CategoriesGenel

Pozisyon Verme Talimatı Nasıl Olmalıdır?

Yaşı nüfusun artmasıyla birlikte yaşa bağlı olarak görülen hastalıklar da artar. Bu hastalıklar arasında alzheimer, demans ve kemik erimesi gibi hastalıklar öne çıkar. Yaşam kalitesini düşüren bu tarz hastalıklarla mücadele eden yaş almış kişilerin bakımı hastane ya da sağlık merkezinde değil daha çok evde gerçekleşir. Uzman sağlık görevlisi ya da hasta yakını tarafından gerçekleştirilen bu tarz evde bakım uygulamalarında bazı kritik detaylar öne çıkar.

Yaşlı Bakımı Nedir?

Yaşlı bakımı için her ne kadar huzurevleri, bakım evleri, yaşlı bakımını meslek edinen kişilerden yardım alınsa da temelde yaşlı bireyin ait olduğu aile bireylerinin de yaşlı bakımı konusunda bilgi sahibi olmaları önemlidir. Yaşlı bakımı sadece yaşlı bireyin beslenmesi, kişisel temizliği, hastalıklarının takip altında olmasını içermez. Aynı zamanda bireyin kalan yaşam süresini mümkün olduğunca huzurlu, mutlu bir şekilde geçirmesi için gerekli olan koşulların, davranışların sağlanması hususunu içerir. Kronik hastalığı olan, tekerlekli sandalyeye ya da yatağa bağımlı olan yaşlı bireylerin bakımında öne çıkan konular vardır. Kişinin ev konforunun iyileştirilmesi, evde kullanılması gereken medikal cihazların tespit edilerek temin edilmesi, yatalak yaşlı bireylerde banyo, kişisel temizlik gibi konularda yardımcı ev ürünlerinin temin edilmesi, ev eşyalarının bireyin kolayca ulaşması ve kullanmasını sağlayacak şekilde düzenlenmesi öne çıkan konular arasında yer alır. Bireyin daha konforlu ve huzurlu şekilde kalan yaşamını sürdürebilmesi için bu öncelikler hayata geçirilmelidir.

Yaşlı Bakımı Sırasında Nelere Dikkat Etmek Gerekir?

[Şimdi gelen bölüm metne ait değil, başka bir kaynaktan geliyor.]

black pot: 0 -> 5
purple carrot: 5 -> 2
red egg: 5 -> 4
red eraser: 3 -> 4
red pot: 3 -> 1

Yaşlı bakımında, öncelikle evde temizliği, düzeni, havalandırılmış ortamı sağlamak önemlidir. Bireyin yaşamını zorlaştıran eşyaların yerine sade, kolay ulaşılır eşyaları evinde bulundurmak sağlıklı olacaktır. Yaşlı bakımında en önemli konu, bireyin kişisel temizliğinin kişinin sağlığını koruyacak, iyiliğine katkı sağlayacak şekilde yapılmasıdır. Yaşlı bireyin haftada en az bir kere uygun banyo malzemeleriyle yıkanması gerekir. Bireye mümkün olduğunca rahat, pamuklu, teri emen kıyafetler giydirmek önemlidir. Yaşlı bireyin günlük, ağız, diş, kulak, göz, genital bölge, makat temizliğini yapmasını sağlamak gerekir. Bedensel kısıtı varsa bakıcı yardımıyla günlük kişisel temizliğinin 7-8 saatlik periyotlarda yapılması sağlanır. Bireyin hareket imkanı vücut kısıtları nedeniyle azaldığından, kemiklerin zayıflaması, kasların giderek erimesi söz konusudur. Bu nedenle yaşlı bireyin açık havada veya evde kısa süreli yürüyüş yapması sağlanmalıdır. Bireyin fiziksel kısıtı bulunuyorsa o zaman oturduğu yerde hafif kol hareketleri, boyun hareketleri, bacak egzersizi mutlaka yaptırılmalıdır. Tamamen yatağa bağlı yaşlılarda bacak kas kütlesi hareketsizlik nedeniyle azalır. Ayrıca hareketsiz bacaklar nedeniyle belli iç organlara pıhtı atma riski artar. Bunları engellemek için kişinin bacaklarına dairesel hareketlerle kaslarını harekete geçirecek şekilde masaj yapılmalıdır.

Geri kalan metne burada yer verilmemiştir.